This Townscaper-like building game on ‘the dark side of cozy’ is the perfect lock screen photo designer

Dystopika's new demo in the Steam Next Fest is photo mode gold.

Dystopika's new demo in the Steam Next Fest is photo mode gold.

It’s not often that I get to call a cyberpunk cityscape “cozy” but chill building game Dystopika describes itself as “the dark side of cozy,” if you find neon-streaked skylines to be soothing. I’ve taken this city building toy for a spin in its new demo, which you can try for yourself on Steam this week as part of the current Steam Next Fest and it is great at churning out new candidates for my desktop wallpaper.

The nearest touchstone for Dystopika is Townscaper, the lovely little building game that’s spawned a sort of micro-genre of other low-stress building games launching in the next year. Instead of water, the canvas is an ocean of tiny lights in a nighttime skyline on which you can build massive skyscrapers stretching into the atmosphere. Like the others inspired by Townscaper, Dystopika says it has “no goals, no stress, no objectives. Just your imagination.”

Dystopika is a bit less tactile than Townscaper, where I would click to plop individual blocks in or out of existence. Instead I place each to-be-skyscraper on the ground and then use an arrow to drag it upwards to my desired height.

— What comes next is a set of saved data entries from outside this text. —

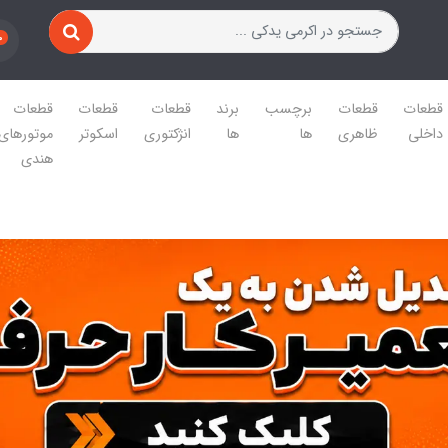
0
قطعات
قطعات
برچسب
برند
قطعات
قطعات
قطعات
داخلی
ظاهری
ها
ها
انژکتوری
اسکوتر
موتورهای
هندی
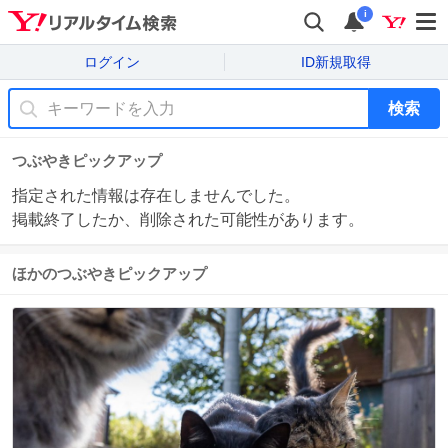
i
ログイン
ID新規取得
検索
つぶやきピックアップ
指定された情報は存在しませんでした。
掲載終了したか、削除された可能性があります。
ほかのつぶやきピックアップ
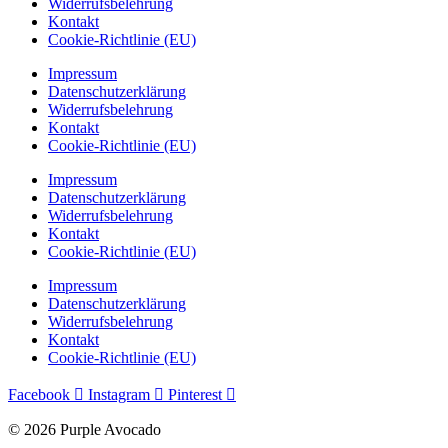
Widerrufsbelehrung
Kontakt
Cookie-Richtlinie (EU)
Impressum
Datenschutzerklärung
Widerrufsbelehrung
Kontakt
Cookie-Richtlinie (EU)
Impressum
Datenschutzerklärung
Widerrufsbelehrung
Kontakt
Cookie-Richtlinie (EU)
Impressum
Datenschutzerklärung
Widerrufsbelehrung
Kontakt
Cookie-Richtlinie (EU)
Facebook
Instagram
Pinterest
© 2026 Purple Avocado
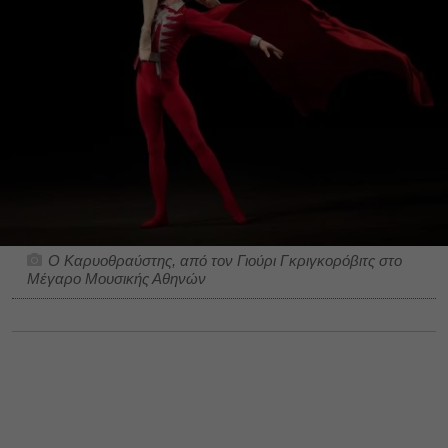
Ο Καρυοθραύστης, από τον Γιούρι Γκριγκορόβιτς στο
Μέγαρο Μουσικής Αθηνών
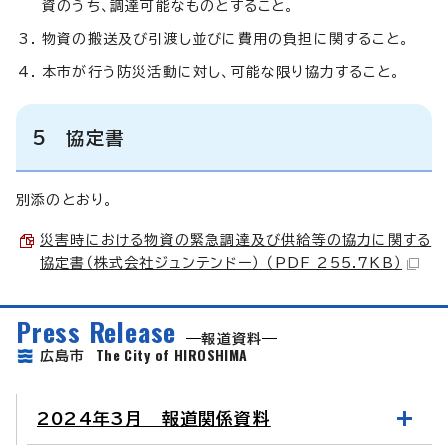
資のうち、調達可能なものとすること。
物資の搬送及び引渡し並びに費用の負担に関すること。
本市が行う防災活動に対し、可能な限り協力すること。
5 協定書
別添のとおり。
災害時における物資の緊急調達及び供給等の協力に関する
協定書（株式会社ジュンテンドー） （PDF 255.7KB）
Press Release
報道資料
The City of HIROSHIMA
広島市
2024年3月 報道関係資料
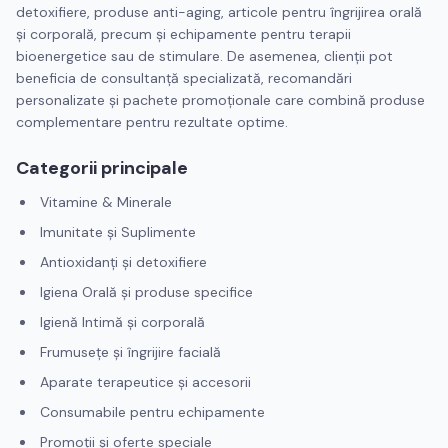
detoxifiere, produse anti-aging, articole pentru îngrijirea orală
și corporală, precum și echipamente pentru terapii
bioenergetice sau de stimulare. De asemenea, clienții pot
beneficia de consultanță specializată, recomandări
personalizate și pachete promoționale care combină produse
complementare pentru rezultate optime.
Categorii principale
Vitamine & Minerale
Imunitate și Suplimente
Antioxidanți și detoxifiere
Igiena Orală și produse specifice
Igienă Intimă și corporală
Frumusețe și îngrijire facială
Aparate terapeutice și accesorii
Consumabile pentru echipamente
Promoții și oferte speciale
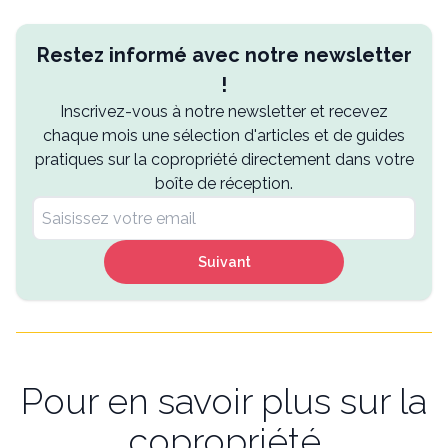
Restez informé avec notre newsletter
!
Inscrivez-vous à notre newsletter et recevez
chaque mois une sélection d'articles et de guides
pratiques sur la copropriété directement dans votre
boîte de réception.
Suivant
Pour en savoir plus sur la
copropriété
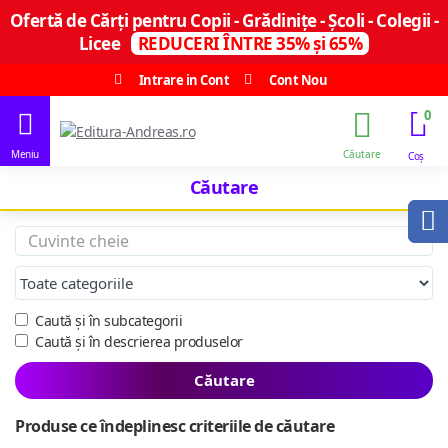
Ofertă de Cărți pentru Copii - Grădinițe - Școli - Colegii -
Licee
REDUCERI ÎNTRE 35% și 65%
Intrare in Cont
Cont Nou
0
Căutare
Caută și în subcategorii
Caută și în descrierea produselor
Căutare
Produse ce îndeplinesc criteriile de căutare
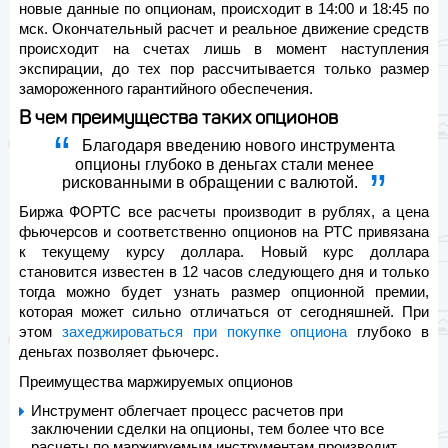
новые данные по опционам, происходит в 14:00 и 18:45 по
мск. Окончательный расчет и реальное движение средств
происходит на счетах лишь в момент наступления
экспирации, до тех пор рассчитывается только размер
замороженного гарантийного обеспечения.
В чем преимущества таких опционов
Благодаря введению нового инструмента
опционы глубоко в деньгах стали менее
рискованными в обращении с валютой.
Биржа ФОРТС все расчеты производит в рублях, а цена
фьючерсов и соответственно опционов на РТС привязана
к текущему курсу доллара. Новый курс доллара
становится известен в 12 часов следующего дня и только
тогда можно будет узнать размер опционной премии,
которая может сильно отличаться от сегодняшней. При
этом
захеджироваться при покупке опциона
глубоко в
деньгах позволяет фьючерс.
Преимущества маржируемых опционов
Инструмент облегчает процесс расчетов при
заключении сделки на опционы, тем более что все
расчеты по маржируемым инструментам производит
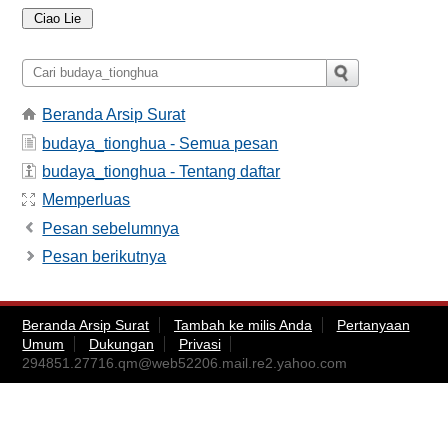
Beranda Arsip Surat
budaya_tionghua - Semua pesan
budaya_tionghua - Tentang daftar
Memperluas
Pesan sebelumnya
Pesan berikutnya
Beranda Arsip Surat
Tambah ke milis Anda
Pertanyaan
Umum
Dukungan
Privasi
294851.27716.qm@web52206.mail.re2.yahoo.com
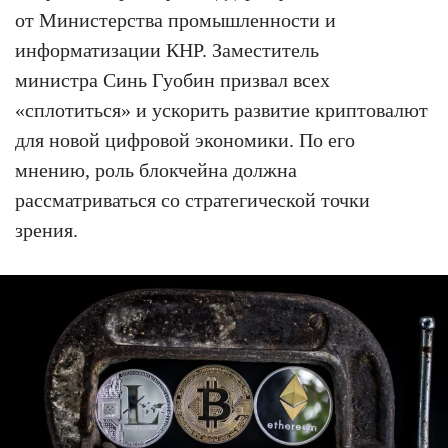
от Министерства промышленности и
информатизации КНР. Заместитель
министра Синь Гуобин призвал всех
«сплотиться» и ускорить развитие криптовалют
для новой цифровой экономики. По его
мнению, роль блокчейна должна
рассматриваться со стратегической точки
зрения.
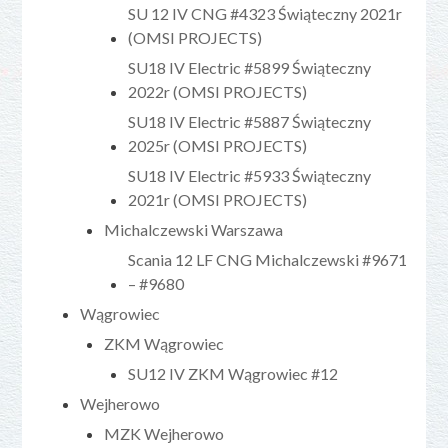
SU 12 IV CNG #4323 Świąteczny 2021r
(OMSI PROJECTS)
SU18 IV Electric #5899 Świąteczny
2022r (OMSI PROJECTS)
SU18 IV Electric #5887 Świąteczny
2025r (OMSI PROJECTS)
SU18 IV Electric #5933 Świąteczny
2021r (OMSI PROJECTS)
Michalczewski Warszawa
Scania 12 LF CNG Michalczewski #9671
– #9680
Wągrowiec
ZKM Wągrowiec
SU12 IV ZKM Wągrowiec #12
Wejherowo
MZK Wejherowo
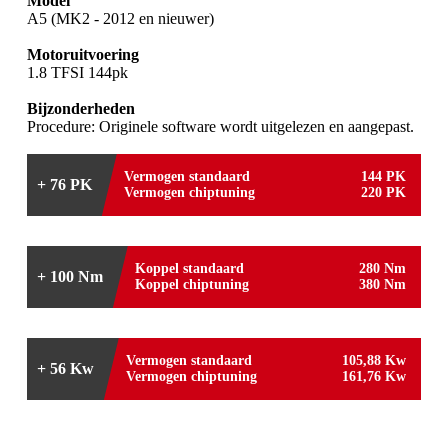
Model
A5 (MK2 - 2012 en nieuwer)
Motoruitvoering
1.8 TFSI 144pk
Bijzonderheden
Procedure: Originele software wordt uitgelezen en aangepast.
Vermogen standaard
144 PK
+ 76 PK
Vermogen chiptuning
220 PK
Koppel standaard
280 Nm
+ 100 Nm
Koppel chiptuning
380 Nm
Vermogen standaard
105,88 Kw
+ 56 Kw
Vermogen chiptuning
161,76 Kw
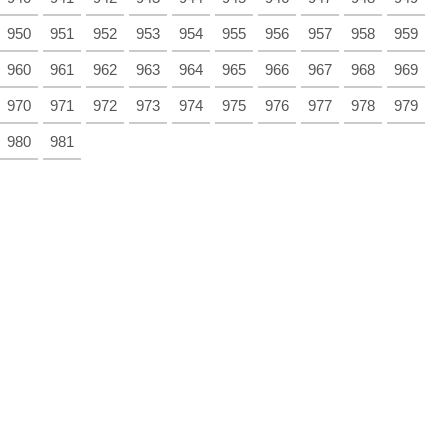
950
951
952
953
954
955
956
957
958
959
960
961
962
963
964
965
966
967
968
969
970
971
972
973
974
975
976
977
978
979
980
981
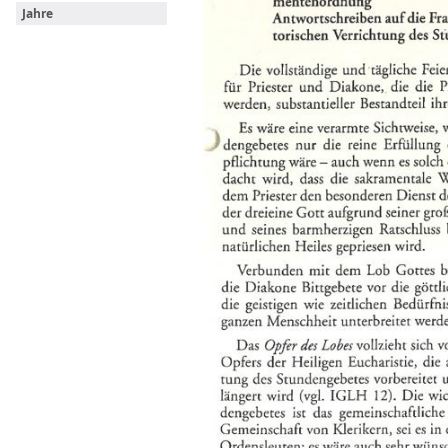
Jahre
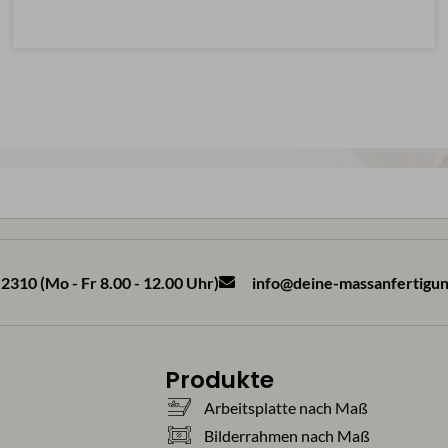
2310 (Mo - Fr 8.00 - 12.00 Uhr)
info@deine-massanfertigun
Produkte
Arbeitsplatte nach Maß
Bilderrahmen nach Maß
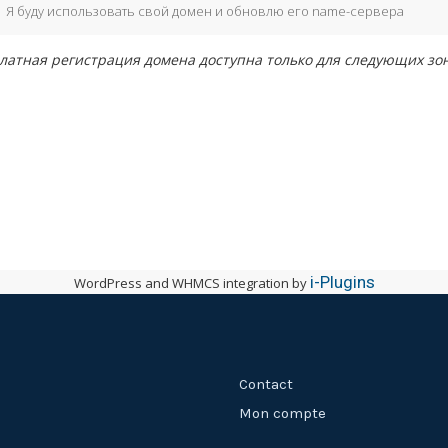
Я буду использовать свой домен и обновлю его name-сервера
латная регистрация домена доступна только для следующих зон
i-Plugins
WordPress and WHMCS integration by
Contact
Mon compte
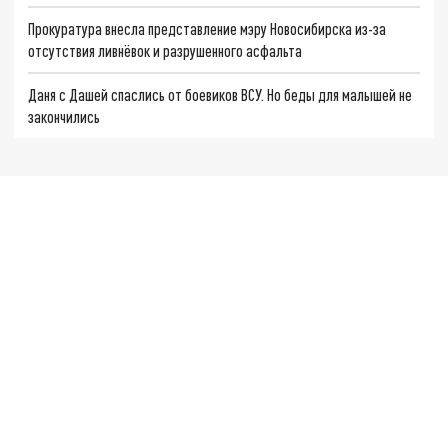
Прокуратура внесла представление мэру Новосибирска из-за
отсутствия ливнёвок и разрушенного асфальта
Даня с Дашей спаслись от боевиков ВСУ. Но беды для малышей не
закончились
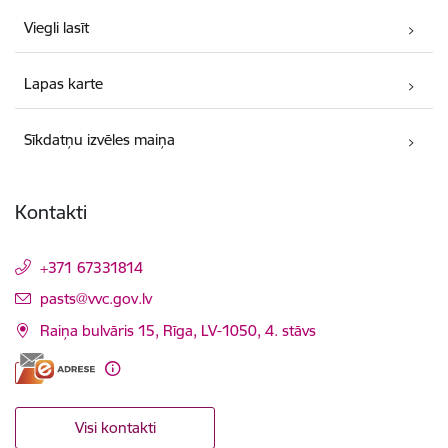
Viegli lasīt
Lapas karte
Sīkdatņu izvēles maiņa
Kontakti
+371 67331814
E-pasts:
pasts@vvc.gov.lv
Raiņa bulvāris 15, Rīga, LV-1050, 4. stāvs
Visi kontakti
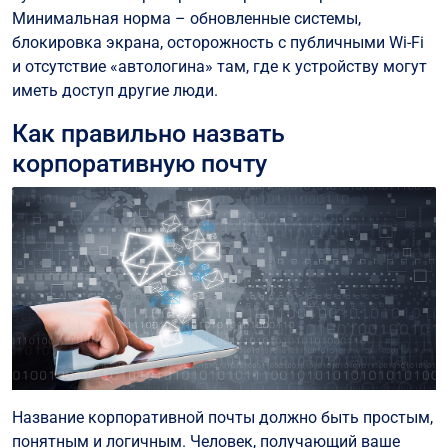
Минимальная норма – обновленные системы,
блокировка экрана, осторожность с публичными Wi-Fi
и отсутствие «автологина» там, где к устройству могут
иметь доступ другие люди.
Как правильно назвать
корпоративную почту
Название корпоративной почты должно быть простым,
понятным и логичным. Человек, получающий ваше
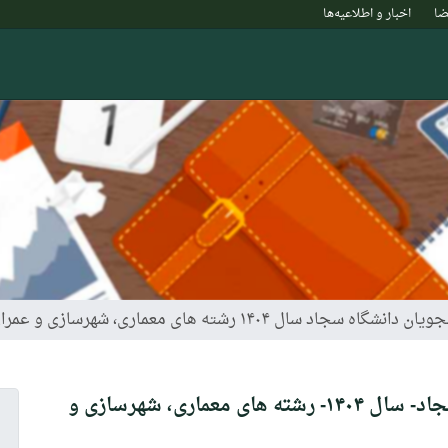
ا
اخبار و‌ اطلاعیه‌ها
د سال ۱۴۰۴ رشته های معماری، شهرسازی و عمران
لیست قبولی ارشد دانشجویان دانشگاه سجاد- سال ۱۴۰۴- رشته های معماری، شهرسازی و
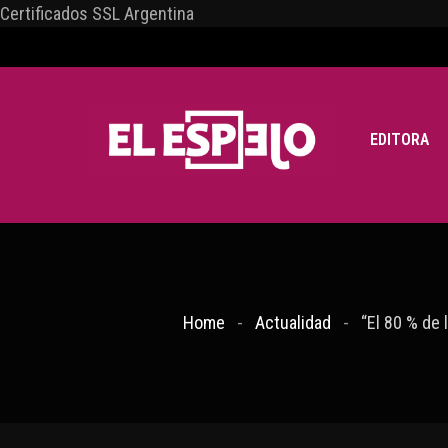
Certificados SSL Argentina
EDITORA
Home
Actualidad
“El 80 % de 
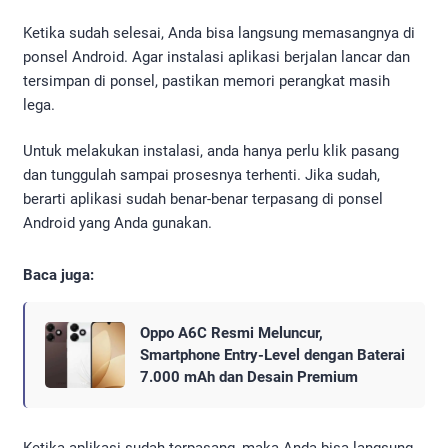
Ketika sudah selesai, Anda bisa langsung memasangnya di
ponsel Android. Agar instalasi aplikasi berjalan lancar dan
tersimpan di ponsel, pastikan memori perangkat masih
lega.
Untuk melakukan instalasi, anda hanya perlu klik pasang
dan tunggulah sampai prosesnya terhenti. Jika sudah,
berarti aplikasi sudah benar-benar terpasang di ponsel
Android yang Anda gunakan.
Baca juga:
Oppo A6C Resmi Meluncur,
Smartphone Entry-Level dengan Baterai
7.000 mAh dan Desain Premium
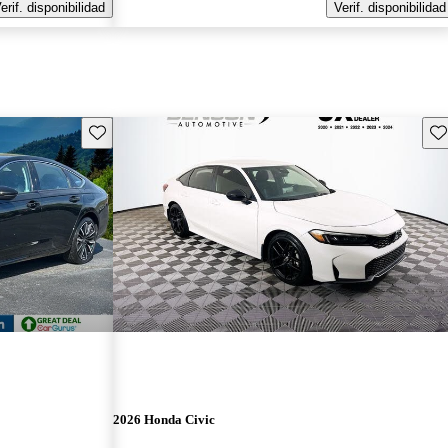
erif. disponibilidad
Verif. disponibilidad
Guarda este Aviso
Gu
2026 Honda Civic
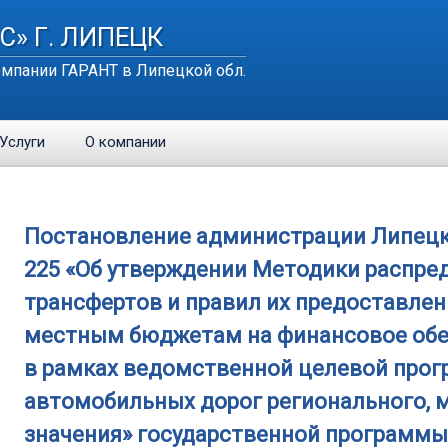
С» Г. ЛИПЕЦК
мпании ГАРАНТ в Липецкой обл.
Услуги
О компании
Постановление администрации Липецкой
225 «Об утверждении Методики распр
трансфертов и правил их предоставлен
местным бюджетам на финансовое обе
в рамках ведомственной целевой про
автомобильных дорог регионального, 
значения» государственной программы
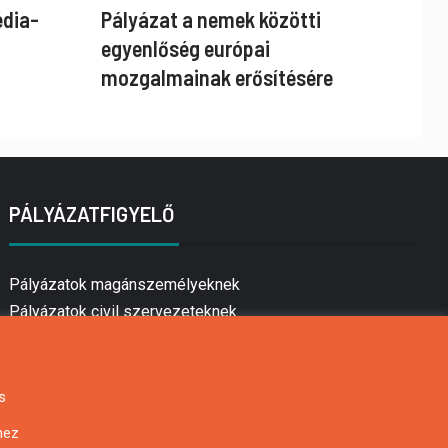
édia-
Pályázat a nemek közötti
egyenlőség európai
mozgalmainak erősítésére
PÁLYÁZATFIGYELŐ
Pályázatok magánszemélyeknek
Pályázatok civil szervezeteknek
Pályázatok vállalkozásoknak
Önkormányzati pályázatok
Mezőgazdasági pályázatok
s
Falusi turizmus pályázatok
hez
Napelem pályázatok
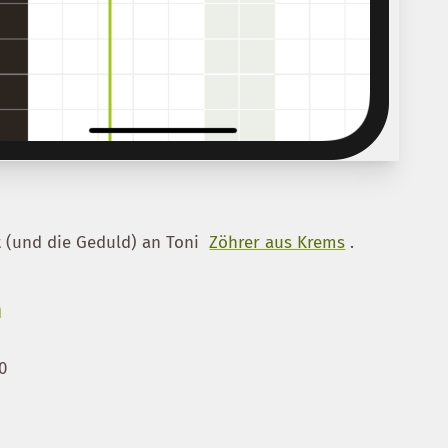
t (und die Geduld) an Toni
Zöhrer aus Krems
.
n
0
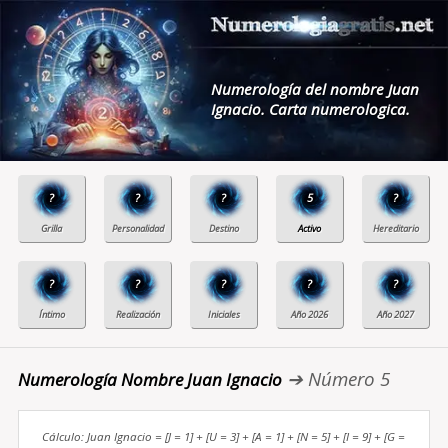
Numerología del nombre Juan
Ignacio. Carta numerologica.
?
?
?
5
?
?
?
?
?
?
➔ Número 5
Numerología Nombre Juan Ignacio
Cálculo: Juan Ignacio = [J = 1] + [U = 3] + [A = 1] + [N = 5] + [I = 9] + [G =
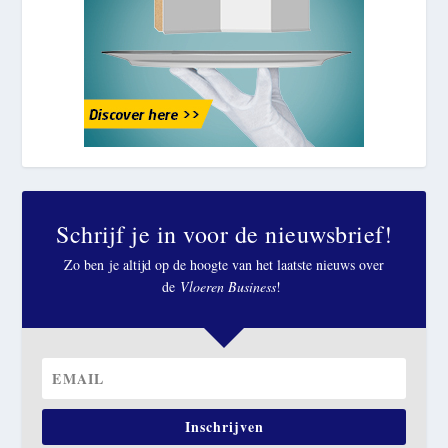
Schrijf je in voor de nieuwsbrief!
Zo ben je altijd op de hoogte van het laatste nieuws over
de
Vloeren Business
!
Inschrijven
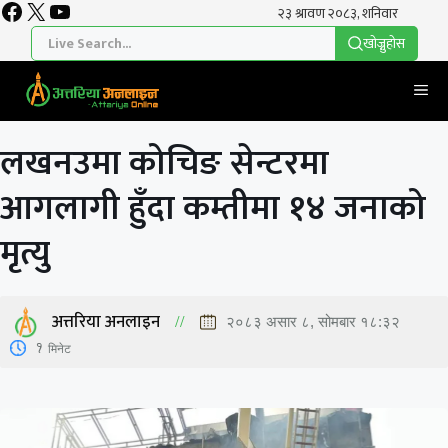
Facebook
X
YouTube
Skip
to
खाेज्नुहाेस
content
Me
लखनउमा कोचिङ सेन्टरमा
आगलागी हुँदा कम्तीमा १४ जनाको
मृत्यु
अत्तरिया अनलाइन
२०८३ असार ८, सोमबार १८:३२
1
मिनेट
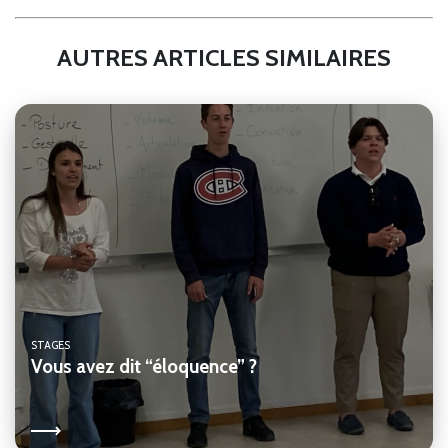
AUTRES ARTICLES SIMILAIRES
STAGES
Vous avez dit “éloquence” ?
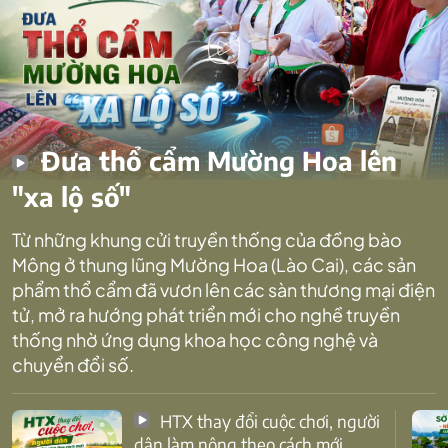
Đưa thổ cẩm Mường Hoa lên
"xa lộ số"
Từ những khung cửi truyền thống của đồng bào
Mông ở thung lũng Mường Hoa (Lào Cai), các sản
phẩm thổ cẩm đã vươn lên các sàn thương mại điện
tử, mở ra hướng phát triển mới cho nghề truyền
thống nhờ ứng dụng khoa học công nghệ và
chuyển đổi số.
HTX thay đổi cuộc chơi, người
dân làm nông theo cách mới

I can then rotate or move it around the area freely and use my mouse to brush on lights across the building faces, generating a mix of giant lit advertisements, signs, and logos. 

So far though, it doesn’t have quite the same level of reactivity that I remember from Townscaper, or that we’ve seen in trailers for Tiny Glade. My skyscrapers don’t seem to sprout skyways or morph into new shapes based on what I build around them, and more seem to react to their own height, generating a little skirt of accessory buildings near their bases. Meanwhile antennae and helipads and flying cars all pop in around taller buildings. The cable bridges and other details I’ve spotted in my builds have all generated pretty close to the ground so that they quickly get lost in the fog or cluster of buildings rather than being a big visual feature.

(Image credit: Voids Within)

Where Dystopika goes in very hard is its photo mode. This is a toy for generating an entire suite of cool desktop backgrounds. There are so many sliders and filters that I could get a dozen cool screenshots from a single build. There are controls for the roll, pitch, and FOV of the camera, intensity settings for the fog and sunlight, color of the light, time of day, and fog height. And if you don’t want that level of granular control there’s a list of filters for easy visual pizzaz instead.

It’s got some pretty slick sound design to sell the experience too. Moody ambient synths fade in and out as I build while digital blips and ticks punctuate my building and scrolling around each environment as I design.

The current demo for Dystopika gives you 15 minutes to build, at which point you can tool around in photo mode as long as you like or just start a fresh city. You can download it to start your own folder of cyberpunk-y screenshots in the Steam Next Fest demo until February 12. Dystopika hasn’t set a release date yet but plans to launch sometime in 2024.